§ **Records shown**
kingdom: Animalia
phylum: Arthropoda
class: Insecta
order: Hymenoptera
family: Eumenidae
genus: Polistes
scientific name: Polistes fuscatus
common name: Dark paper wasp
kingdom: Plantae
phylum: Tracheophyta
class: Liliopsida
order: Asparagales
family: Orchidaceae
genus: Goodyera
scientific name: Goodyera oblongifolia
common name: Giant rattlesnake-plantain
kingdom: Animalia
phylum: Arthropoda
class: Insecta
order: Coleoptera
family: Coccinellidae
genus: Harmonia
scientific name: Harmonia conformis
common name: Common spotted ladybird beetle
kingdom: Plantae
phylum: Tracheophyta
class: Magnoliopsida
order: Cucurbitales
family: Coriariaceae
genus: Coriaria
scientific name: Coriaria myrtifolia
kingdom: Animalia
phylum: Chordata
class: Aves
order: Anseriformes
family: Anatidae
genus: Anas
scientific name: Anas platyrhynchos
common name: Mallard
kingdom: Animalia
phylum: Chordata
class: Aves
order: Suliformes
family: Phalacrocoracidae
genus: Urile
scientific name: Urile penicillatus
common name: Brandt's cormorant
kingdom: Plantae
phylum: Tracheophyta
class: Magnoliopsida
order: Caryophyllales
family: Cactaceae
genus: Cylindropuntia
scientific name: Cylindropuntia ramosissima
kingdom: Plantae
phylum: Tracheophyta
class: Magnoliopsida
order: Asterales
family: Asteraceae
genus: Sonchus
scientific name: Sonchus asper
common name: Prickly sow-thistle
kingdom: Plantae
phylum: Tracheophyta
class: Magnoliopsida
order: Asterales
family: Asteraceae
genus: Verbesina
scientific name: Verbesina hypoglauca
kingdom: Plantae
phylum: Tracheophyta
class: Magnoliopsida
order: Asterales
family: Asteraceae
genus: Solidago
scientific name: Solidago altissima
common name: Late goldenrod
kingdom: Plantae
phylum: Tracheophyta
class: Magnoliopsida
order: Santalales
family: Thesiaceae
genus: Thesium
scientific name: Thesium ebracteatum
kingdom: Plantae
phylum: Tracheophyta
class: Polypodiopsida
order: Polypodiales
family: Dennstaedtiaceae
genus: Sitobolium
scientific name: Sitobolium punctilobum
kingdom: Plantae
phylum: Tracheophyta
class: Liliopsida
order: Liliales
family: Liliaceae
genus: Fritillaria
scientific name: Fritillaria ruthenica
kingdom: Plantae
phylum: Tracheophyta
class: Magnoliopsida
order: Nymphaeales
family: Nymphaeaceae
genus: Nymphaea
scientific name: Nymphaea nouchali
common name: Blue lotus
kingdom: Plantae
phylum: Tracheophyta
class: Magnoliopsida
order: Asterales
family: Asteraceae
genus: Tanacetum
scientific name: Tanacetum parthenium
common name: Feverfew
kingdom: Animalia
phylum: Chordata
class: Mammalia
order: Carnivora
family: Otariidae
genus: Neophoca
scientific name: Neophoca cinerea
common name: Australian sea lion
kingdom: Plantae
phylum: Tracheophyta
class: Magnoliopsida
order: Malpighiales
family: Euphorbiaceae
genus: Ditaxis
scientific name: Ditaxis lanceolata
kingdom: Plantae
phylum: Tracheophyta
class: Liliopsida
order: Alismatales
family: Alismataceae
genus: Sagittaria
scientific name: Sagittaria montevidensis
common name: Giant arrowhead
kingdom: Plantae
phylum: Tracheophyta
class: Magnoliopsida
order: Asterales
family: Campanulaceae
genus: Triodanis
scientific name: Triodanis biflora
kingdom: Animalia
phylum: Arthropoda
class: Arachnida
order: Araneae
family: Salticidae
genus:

§ **What is being asked**
Set out the records above as a Markdown table with two columns, No. and Entry. Number each row in the first column, put one line of the records in the second, and omit blank lines.

§ **Response**
| No. | Entry |
|---|---|
| 1 | kingdom: Animalia |
| 2 | phylum: Arthropoda |
| 3 | class: Insecta |
| 4 | order: Hymenoptera |
| 5 | family: Eumenidae |
| 6 | genus: Polistes |
| 7 | scientific name: Polistes fuscatus |
| 8 | common name: Dark paper wasp |
| 9 | kingdom: Plantae |
| 10 | phylum: Tracheophyta |
| 11 | class: Liliopsida |
| 12 | order: Asparagales |
| 13 | family: Orchidaceae |
| 14 | genus: Goodyera |
| 15 | scientific name: Goodyera oblongifolia |
| 16 | common name: Giant rattlesnake-plantain |
| 17 | kingdom: Animalia |
| 18 | phylum: Arthropoda |
| 19 | class: Insecta |
| 20 | order: Coleoptera |
| 21 | family: Coccinellidae |
| 22 | genus: Harmonia |
| 23 | scientific name: Harmonia conformis |
| 24 | common name: Common spotted ladybird beetle |
| 25 | kingdom: Plantae |
| 26 | phylum: Tracheophyta |
| 27 | class: Magnoliopsida |
| 28 | order: Cucurbitales |
| 29 | family: Coriariaceae |
| 30 | genus: Coriaria |
| 31 | scientific name: Coriaria myrtifolia |
| 32 | kingdom: Animalia |
| 33 | phylum: Chordata |
| 34 | class: Aves |
| 35 | order: Anseriformes |
| 36 | family: Anatidae |
| 37 | genus: Anas |
| 38 | scientific name: Anas platyrhynchos |
| 39 | common name: Mallard |
| 40 | kingdom: Animalia |
| 41 | phylum: Chordata |
| 42 | class: Aves |
| 43 | order: Suliformes |
| 44 | family: Phalacrocoracidae |
| 45 | genus: Urile |
| 46 | scientific name: Urile penicillatus |
| 47 | common name: Brandt's cormorant |
| 48 | kingdom: Plantae |
| 49 | phylum: Tracheophyta |
| 50 | class: Magnoliopsida |
| 51 | order: Caryophyllales |
| 52 | family: Cactaceae |
| 53 | genus: Cylindropuntia |
| 54 | scientific name: Cylindropuntia ramosissima |
| 55 | kingdom: Plantae |
| 56 | phylum: Tracheophyta |
| 57 | class: Magnoliopsida |
| 58 | order: Asterales |
| 59 | family: Asteraceae |
| 60 | genus: Sonchus |
| 61 | scientific name: Sonchus asper |
| 62 | common name: Prickly sow-thistle |
| 63 | kingdom: Plantae |
| 64 | phylum: Tracheophyta |
| 65 | class: Magnoliopsida |
| 66 | order: Asterales |
| 67 | family: Asteraceae |
| 68 | genus: Verbesina |
| 69 | scientific name: Verbesina hypoglauca |
| 70 | kingdom: Plantae |
| 71 | phylum: Tracheophyta |
| 72 | class: Magnoliopsida |
| 73 | order: Asterales |
| 74 | family: Asteraceae |
| 75 | genus: Solidago |
| 76 | scientific name: Solidago altissima |
| 77 | common name: Late goldenrod |
| 78 | kingdom: Plantae |
| 79 | phylum: Tracheophyta |
| 80 | class: Magnoliopsida |
| 81 | order: Santalales |
| 82 | family: Thesiaceae |
| 83 | genus: Thesium |
| 84 | scientific name: Thesium ebracteatum |
| 85 | kingdom: Plantae |
| 86 | phylum: Tracheophyta |
| 87 | class: Polypodiopsida |
| 88 | order: Polypodiales |
| 89 | family: Dennstaedtiaceae |
| 90 | genus: Sitobolium |
| 91 | scientific name: Sitobolium punctilobum |
| 92 | kingdom: Plantae |
| 93 | phylum: Tracheophyta |
| 94 | class: Liliopsida |
| 95 | order: Liliales |
| 96 | family: Liliaceae |
| 97 | genus: Fritillaria |
| 98 | scientific name: Fritillaria ruthenica |
| 99 | kingdom: Plantae |
| 100 | phylum: Tracheophyta |
| 101 | class: Magnoliopsida |
| 102 | order: Nymphaeales |
| 103 | family: Nymphaeaceae |
| 104 | genus: Nymphaea |
| 105 | scientific name: Nymphaea nouchali |
| 106 | common name: Blue lotus |
| 107 | kingdom: Plantae |
| 108 | phylum: Tracheophyta |
| 109 | class: Magnoliopsida |
| 110 | order: Asterales |
| 111 | family: Asteraceae |
| 112 | genus: Tanacetum |
| 113 | scientific name: Tanacetum parthenium |
| 114 | common name: Feverfew |
| 115 | kingdom: Animalia |
| 116 | phylum: Chordata |
| 117 | class: Mammalia |
| 118 | order: Carnivora |
| 119 | family: Otariidae |
| 120 | genus: Neophoca |
| 121 | scientific name: Neophoca cinerea |
| 122 | common name: Australian sea lion |
| 123 | kingdom: Plantae |
| 124 | phylum: Tracheophyta |
| 125 | class: Magnoliopsida |
| 126 | order: Malpighiales |
| 127 | family: Euphorbiaceae |
| 128 | genus: Ditaxis |
| 129 | scientific name: Ditaxis lanceolata |
| 130 | kingdom: Plantae |
| 131 | phylum: Tracheophyta |
| 132 | class: Liliopsida |
| 133 | order: Alismatales |
| 134 | family: Alismataceae |
| 135 | genus: Sagittaria |
| 136 | scientific name: Sagittaria montevidensis |
| 137 | common name: Giant arrowhead |
| 138 | kingdom: Plantae |
| 139 | phylum: Tracheophyta |
| 140 | class: Magnoliopsida |
| 141 | order: Asterales |
| 142 | family: Campanulaceae |
| 143 | genus: Triodanis |
| 144 | scientific name: Triodanis biflora |
| 145 | kingdom: Animalia |
| 146 | phylum: Arthropoda |
| 147 | class: Arachnida |
| 148 | order: Araneae |
| 149 | family: Salticidae |
| 150 | genus: |